Carnage, cruelty & catharsis

Blue Canoe’s twisted rendition of Titus Andronicus, Shakespeare’s most gruesome tragedy, is worth its weight in gore

Nat Fried plays Aaron in a play that packs so much kick it will leave you speechless.
Nat Fried plays Aaron in a play that packs so much kick it will leave you speechless.

“When will this fearful slumber have an end?” asks Titus Andronicus in Act III of Shakespeare’s Titus Andronicus. Unless you have the stomach to brave this infamous circus of nightmares, you may ask yourself the same question as you watch Blue Canoe’s daring production, on now at the Wellington Street Theatre.

Titus is a notoriously gory bloodbath that emerged from the spectacle-obsessed Elizabethan London where approximately 14 per cent of the population was at the theatre every day. In modern-day Torontonian terms, that would be as if an astounding 420, 000 people took the afternoon off work—filling 21 Air Canada Centres to the rafters—on a daily basis, demanding entertainment.

When it comes to entertainment, Titus most certainly obliges—if you happen to enjoy iron-man marathons of slaughter and rape. The play includes 14 murders, three severed limbs, a few counts of cannibalism and incest to boot. It details the systematic destruction of one man, Titus Andronicus played by Robert Elliott in Blue Canoe’s production. Titus arrives home a conquering Roman war hero and ends up stripped of the trappings of his exemplary masculinity—formidable authority, a chaste daughter, legions of sons and a virulent body, for example—and winds up dead. Along the way, audience members are invited to meditate on the nature of our ideological constructions of civilization, barbarity and masculinity.

But the play isn’t all fun, games and deconstruction; these meditations make Titus so relevant today director Ryan LaPlante said. The political polarization that occurs in Titus between insatiable appetite and rigid control, is entirely applicable to the current state of global politics.

“In Titus, the most reasonable characters survive,” LaPlante said.

Ostensibly, liberal-democratic governments should espouse this ever-elusive principle of “reasonableness”—floating somewhere in the ether between warring political factions—in their governance. Now if we could just agree on what being reasonable means, we could all sit down to a picnic of flying ham sandwiches and hellfire ice cream.

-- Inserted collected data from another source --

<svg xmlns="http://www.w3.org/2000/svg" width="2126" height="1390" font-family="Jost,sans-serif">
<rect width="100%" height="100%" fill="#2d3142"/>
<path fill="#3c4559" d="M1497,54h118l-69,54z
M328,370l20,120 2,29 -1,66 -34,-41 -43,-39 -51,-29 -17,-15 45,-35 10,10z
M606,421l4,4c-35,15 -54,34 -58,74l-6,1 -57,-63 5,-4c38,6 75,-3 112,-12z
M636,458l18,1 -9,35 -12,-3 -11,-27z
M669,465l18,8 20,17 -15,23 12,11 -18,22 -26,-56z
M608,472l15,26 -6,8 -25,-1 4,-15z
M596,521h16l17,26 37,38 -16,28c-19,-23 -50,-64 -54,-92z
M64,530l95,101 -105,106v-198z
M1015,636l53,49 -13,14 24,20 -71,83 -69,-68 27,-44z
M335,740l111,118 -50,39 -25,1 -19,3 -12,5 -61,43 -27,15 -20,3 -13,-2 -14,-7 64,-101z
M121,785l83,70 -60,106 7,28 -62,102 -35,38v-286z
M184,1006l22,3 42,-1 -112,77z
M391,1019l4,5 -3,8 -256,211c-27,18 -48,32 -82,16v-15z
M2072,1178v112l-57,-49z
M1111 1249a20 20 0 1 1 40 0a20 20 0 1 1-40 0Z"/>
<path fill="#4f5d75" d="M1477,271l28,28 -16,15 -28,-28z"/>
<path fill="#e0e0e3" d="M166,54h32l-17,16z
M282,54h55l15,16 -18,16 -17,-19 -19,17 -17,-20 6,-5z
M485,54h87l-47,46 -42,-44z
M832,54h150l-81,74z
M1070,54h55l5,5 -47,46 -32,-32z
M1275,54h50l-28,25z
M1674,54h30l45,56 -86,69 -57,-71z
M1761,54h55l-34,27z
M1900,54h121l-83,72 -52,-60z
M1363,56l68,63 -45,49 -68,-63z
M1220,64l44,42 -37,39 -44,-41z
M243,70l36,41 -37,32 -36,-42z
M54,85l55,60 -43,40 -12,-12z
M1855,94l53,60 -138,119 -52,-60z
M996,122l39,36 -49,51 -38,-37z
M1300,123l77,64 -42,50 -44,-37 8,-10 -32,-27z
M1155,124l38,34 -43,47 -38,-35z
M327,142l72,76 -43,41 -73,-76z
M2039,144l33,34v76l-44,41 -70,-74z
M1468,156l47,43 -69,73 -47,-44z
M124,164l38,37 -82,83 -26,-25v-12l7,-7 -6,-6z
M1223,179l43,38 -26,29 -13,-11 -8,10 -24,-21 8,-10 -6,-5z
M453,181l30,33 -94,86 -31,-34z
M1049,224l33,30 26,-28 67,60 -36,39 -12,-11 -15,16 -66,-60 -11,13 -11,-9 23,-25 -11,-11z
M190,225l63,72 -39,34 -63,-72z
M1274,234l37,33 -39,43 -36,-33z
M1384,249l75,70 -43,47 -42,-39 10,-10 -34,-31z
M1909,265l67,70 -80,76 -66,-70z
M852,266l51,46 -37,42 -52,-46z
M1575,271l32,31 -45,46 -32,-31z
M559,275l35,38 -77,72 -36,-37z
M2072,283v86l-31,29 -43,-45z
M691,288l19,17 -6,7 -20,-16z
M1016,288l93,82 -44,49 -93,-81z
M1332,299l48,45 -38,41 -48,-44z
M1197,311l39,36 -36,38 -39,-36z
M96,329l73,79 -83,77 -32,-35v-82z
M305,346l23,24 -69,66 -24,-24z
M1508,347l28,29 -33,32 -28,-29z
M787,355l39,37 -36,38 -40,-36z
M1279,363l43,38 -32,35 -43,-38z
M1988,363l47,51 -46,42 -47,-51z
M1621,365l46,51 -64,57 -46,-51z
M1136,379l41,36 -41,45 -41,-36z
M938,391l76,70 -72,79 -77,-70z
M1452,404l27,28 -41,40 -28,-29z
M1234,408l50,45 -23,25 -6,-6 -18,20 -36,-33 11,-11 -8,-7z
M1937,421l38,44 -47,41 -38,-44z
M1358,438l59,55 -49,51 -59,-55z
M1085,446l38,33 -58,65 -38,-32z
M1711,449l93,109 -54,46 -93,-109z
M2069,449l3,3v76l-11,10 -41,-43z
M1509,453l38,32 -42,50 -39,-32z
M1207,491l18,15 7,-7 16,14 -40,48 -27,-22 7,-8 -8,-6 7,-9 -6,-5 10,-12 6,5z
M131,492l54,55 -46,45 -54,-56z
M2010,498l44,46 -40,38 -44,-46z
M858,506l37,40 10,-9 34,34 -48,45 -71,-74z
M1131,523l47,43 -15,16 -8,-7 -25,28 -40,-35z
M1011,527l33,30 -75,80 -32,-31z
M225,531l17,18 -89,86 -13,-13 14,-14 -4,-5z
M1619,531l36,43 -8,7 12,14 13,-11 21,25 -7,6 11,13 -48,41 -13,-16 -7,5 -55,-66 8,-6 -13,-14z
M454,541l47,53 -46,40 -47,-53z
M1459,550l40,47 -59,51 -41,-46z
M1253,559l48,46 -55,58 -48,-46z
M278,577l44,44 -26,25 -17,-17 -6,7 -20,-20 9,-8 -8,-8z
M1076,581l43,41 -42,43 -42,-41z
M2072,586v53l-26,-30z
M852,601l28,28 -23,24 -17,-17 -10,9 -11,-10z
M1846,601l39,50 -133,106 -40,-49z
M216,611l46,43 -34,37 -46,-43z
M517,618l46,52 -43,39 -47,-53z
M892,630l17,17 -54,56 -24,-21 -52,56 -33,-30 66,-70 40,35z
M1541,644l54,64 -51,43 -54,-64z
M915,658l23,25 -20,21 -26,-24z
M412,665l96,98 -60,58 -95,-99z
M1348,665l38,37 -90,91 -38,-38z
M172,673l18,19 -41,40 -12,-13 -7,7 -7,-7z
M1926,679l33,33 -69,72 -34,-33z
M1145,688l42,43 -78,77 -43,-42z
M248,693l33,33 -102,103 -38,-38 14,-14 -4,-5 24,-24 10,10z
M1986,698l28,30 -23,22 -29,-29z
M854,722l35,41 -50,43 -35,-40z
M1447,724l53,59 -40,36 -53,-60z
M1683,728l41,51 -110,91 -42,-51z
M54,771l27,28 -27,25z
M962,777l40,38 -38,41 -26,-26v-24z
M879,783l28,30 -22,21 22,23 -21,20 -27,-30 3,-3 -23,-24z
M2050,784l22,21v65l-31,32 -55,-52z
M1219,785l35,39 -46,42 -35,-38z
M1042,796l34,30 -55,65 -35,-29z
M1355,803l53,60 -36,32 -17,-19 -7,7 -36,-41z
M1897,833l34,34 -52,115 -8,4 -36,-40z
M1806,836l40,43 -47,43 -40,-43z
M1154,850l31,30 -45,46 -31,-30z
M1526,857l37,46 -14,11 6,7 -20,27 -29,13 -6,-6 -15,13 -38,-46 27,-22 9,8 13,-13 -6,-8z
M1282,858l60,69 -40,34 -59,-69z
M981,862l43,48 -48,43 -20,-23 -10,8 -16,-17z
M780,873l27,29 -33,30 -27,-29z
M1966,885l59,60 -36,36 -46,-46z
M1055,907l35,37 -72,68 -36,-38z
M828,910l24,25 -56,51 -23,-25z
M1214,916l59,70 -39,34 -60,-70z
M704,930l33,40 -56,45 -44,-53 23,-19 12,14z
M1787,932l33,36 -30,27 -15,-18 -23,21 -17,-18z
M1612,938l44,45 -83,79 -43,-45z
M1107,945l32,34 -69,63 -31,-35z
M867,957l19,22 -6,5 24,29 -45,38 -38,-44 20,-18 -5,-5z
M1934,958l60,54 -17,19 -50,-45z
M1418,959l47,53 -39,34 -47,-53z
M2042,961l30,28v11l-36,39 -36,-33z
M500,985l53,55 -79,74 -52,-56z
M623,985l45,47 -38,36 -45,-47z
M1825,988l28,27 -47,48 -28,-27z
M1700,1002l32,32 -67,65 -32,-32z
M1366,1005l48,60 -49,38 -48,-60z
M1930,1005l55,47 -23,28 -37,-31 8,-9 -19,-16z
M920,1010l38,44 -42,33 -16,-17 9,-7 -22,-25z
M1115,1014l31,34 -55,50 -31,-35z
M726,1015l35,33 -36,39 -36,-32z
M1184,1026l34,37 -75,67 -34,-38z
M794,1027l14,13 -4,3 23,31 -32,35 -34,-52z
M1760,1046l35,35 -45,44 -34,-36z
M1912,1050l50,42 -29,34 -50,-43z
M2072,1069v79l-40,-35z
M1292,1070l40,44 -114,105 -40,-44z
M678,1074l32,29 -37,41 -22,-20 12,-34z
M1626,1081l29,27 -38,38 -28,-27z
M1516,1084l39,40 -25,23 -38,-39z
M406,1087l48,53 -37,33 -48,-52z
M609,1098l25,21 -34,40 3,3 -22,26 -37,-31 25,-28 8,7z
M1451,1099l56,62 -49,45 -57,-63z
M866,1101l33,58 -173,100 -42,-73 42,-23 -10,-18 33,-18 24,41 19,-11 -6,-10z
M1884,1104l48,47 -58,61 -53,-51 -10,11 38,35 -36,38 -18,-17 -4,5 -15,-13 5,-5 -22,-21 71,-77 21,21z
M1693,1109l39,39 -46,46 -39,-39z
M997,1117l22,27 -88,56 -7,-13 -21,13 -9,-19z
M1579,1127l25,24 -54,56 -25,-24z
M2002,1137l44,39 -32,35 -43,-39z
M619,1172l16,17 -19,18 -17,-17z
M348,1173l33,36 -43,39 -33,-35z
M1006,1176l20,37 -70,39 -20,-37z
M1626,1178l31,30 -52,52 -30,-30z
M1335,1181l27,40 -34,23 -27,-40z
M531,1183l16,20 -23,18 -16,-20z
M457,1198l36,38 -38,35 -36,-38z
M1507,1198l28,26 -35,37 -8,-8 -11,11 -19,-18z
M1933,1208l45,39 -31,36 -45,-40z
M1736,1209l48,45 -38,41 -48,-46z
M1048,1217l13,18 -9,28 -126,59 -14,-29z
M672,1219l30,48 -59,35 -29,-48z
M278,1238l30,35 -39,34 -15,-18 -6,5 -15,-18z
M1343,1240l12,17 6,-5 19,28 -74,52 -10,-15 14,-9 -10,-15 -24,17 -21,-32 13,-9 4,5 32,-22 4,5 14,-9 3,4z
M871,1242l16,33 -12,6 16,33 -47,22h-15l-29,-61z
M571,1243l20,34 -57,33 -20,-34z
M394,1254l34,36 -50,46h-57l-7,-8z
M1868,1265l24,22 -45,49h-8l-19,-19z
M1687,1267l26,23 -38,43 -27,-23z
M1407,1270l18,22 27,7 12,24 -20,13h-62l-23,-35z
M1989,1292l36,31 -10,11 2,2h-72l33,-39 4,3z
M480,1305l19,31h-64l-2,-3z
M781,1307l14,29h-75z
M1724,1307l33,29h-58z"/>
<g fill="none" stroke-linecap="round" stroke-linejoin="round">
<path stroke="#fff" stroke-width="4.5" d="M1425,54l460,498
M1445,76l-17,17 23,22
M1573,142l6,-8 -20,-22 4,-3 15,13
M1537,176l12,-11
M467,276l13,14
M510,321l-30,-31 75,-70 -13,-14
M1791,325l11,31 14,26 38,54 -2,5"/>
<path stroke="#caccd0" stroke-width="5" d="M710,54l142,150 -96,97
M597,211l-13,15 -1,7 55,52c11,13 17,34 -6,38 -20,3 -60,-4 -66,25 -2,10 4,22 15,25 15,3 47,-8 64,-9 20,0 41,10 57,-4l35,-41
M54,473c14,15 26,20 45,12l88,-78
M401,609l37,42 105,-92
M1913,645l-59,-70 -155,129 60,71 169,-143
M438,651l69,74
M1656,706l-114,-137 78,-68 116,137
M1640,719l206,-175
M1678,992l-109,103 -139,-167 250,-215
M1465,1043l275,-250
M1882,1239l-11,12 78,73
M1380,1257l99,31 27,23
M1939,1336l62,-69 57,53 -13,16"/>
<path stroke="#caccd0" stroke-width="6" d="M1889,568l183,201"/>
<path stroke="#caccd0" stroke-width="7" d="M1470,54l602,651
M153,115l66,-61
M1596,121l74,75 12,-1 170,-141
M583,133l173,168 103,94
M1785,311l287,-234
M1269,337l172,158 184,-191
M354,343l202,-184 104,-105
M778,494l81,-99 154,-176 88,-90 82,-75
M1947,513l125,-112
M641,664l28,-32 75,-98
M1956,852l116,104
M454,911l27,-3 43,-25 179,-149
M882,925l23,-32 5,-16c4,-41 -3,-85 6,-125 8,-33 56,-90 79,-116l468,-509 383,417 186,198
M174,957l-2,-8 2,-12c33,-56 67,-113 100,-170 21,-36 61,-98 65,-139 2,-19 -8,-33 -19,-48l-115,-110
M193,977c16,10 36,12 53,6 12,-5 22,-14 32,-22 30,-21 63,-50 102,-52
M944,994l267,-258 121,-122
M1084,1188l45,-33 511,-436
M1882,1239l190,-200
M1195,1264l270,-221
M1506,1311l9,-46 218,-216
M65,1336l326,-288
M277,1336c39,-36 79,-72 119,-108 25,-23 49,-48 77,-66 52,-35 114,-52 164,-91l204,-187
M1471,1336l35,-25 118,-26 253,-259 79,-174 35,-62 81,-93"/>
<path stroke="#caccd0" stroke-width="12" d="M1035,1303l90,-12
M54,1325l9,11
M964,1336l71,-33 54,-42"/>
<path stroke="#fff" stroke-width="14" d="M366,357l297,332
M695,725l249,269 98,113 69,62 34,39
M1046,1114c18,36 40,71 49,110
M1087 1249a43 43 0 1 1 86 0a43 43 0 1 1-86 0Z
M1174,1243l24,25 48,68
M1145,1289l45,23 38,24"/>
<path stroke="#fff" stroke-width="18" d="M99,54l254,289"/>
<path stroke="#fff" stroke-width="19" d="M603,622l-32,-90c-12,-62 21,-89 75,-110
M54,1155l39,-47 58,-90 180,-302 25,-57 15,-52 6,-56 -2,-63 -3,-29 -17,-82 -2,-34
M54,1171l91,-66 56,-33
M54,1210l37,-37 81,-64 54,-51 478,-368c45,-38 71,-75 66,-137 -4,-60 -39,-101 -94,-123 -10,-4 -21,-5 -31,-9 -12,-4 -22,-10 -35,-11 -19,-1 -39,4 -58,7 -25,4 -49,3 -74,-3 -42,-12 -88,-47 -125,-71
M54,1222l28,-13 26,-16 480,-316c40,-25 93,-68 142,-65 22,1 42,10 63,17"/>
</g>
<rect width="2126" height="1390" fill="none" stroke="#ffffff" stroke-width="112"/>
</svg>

As delicious as that sounds, the staging of Titus at the Wellington Street Theatre is, at times, less than ideal. The cobbled-together beige set incorporates boxy pieces that move about with each act, but it isn’t always entirely apparent why they move or what their movement signifies. The second act makes much better use of the portable pieces, but at first they are all but redundant. There is, however, great use of the upper balcony above the main stage, an aspect that can make plays performed at the Wellington Street Theatre quite visually interesting while allowing for added communication of meaning to be injected into the stage directions. But the best part of the production aspect of Titus is the sound design, which is strangely and suitably evocative of Pink Floyd. This is a rather fitting allusion given that the play’s events are surreal and seem totamper with reality.

The pièce de resistance, however, lies in the characters of Chiron and Demetrius as played by Alyssa King and Matt Stewart respectively. These two play the incestuous spawn of Tamora, the captured Goth-turned-Roman Empress. While in the play’s original text, Chiron and Demetrius are brothers whose homoeroticism is never made textually explicit, LaPlante’s decision adds an unexpected twist to the already crooked plot by giving these characters a graphically incestuous heterosexual relationship. Although their performance may be rather trying for those who are weak of stomach, King and Stewart hold their own in their depiction of all that society labels as vile and unnatural.

Sarah Bruckschwaiger,who plays Tamora, has a stage presence that can’t be denied. She plays the imperious and opportunistic queen of the Goths, seamlessly switching between the saccharine and the treacherous, commanding audience attention throughout. For a cunning, villainous trollop unlike any other of Shakespeare’s female characters, Tamora is a force to be reckoned with and Bruckschwaiger does the character great justice.

In some productions of Titus, the excessive violence can sometimes come off as farcical. Indeed, when it was first performed in the 16th century, productions of Titus made full use of the buckets of readily-available animal blood from the London slaughter houses as well as marzipan reproductions of the various limbs that are lost throughout the play in order to make the violence seem as realistic as possible without falling into a pit of gratuitous slapstick comedy. The Blue Canoe production does a bang-up job of walking the thin line the play lays down on the fissure between nausea and hilarity. LaPlante’s production of Titus Andronicus is an entertaining rendition of Shakespeare’s first tragedy with great end-results given the difficulty of the play both in language and content. Although there are at times when formidable characters like Titus himself are overshadowed by the villainous family—though Elliot’s performance comes into its own in the second act and becomes much more gripping—and it lacks bloodied marzipan appendages and an inspiring set, Titus is a show worth taking the afternoon off for. Although the action kicks off with an attempt “to set a head on headless Rome,” be prepared for the heads to roll all over the place.